• **Request**
Check each line below for the word "Term". Then give only how many lines have it.

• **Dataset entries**

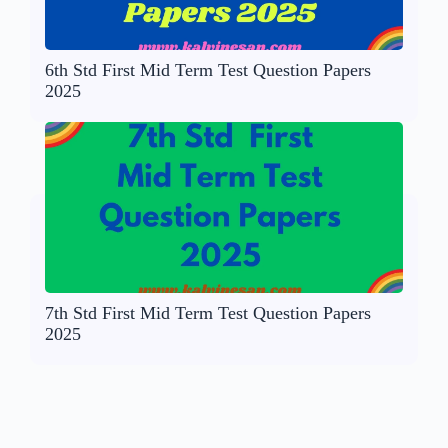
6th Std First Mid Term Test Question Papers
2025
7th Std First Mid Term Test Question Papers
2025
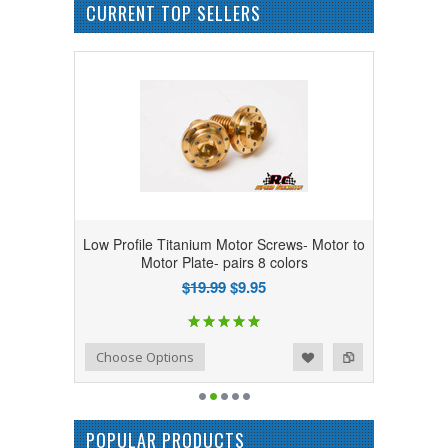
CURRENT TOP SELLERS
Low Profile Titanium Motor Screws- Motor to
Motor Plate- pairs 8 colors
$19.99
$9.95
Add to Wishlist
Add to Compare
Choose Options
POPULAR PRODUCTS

==

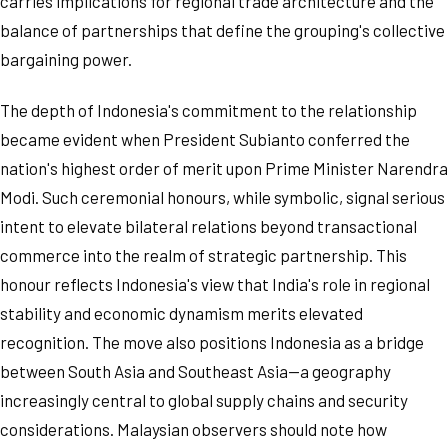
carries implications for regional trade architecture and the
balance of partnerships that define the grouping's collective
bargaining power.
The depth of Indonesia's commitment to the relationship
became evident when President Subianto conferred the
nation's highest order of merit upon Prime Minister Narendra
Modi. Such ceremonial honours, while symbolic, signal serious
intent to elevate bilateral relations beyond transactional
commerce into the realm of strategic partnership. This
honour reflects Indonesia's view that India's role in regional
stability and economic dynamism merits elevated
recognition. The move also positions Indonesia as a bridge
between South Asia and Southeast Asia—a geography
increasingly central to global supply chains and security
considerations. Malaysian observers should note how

• **Result**
2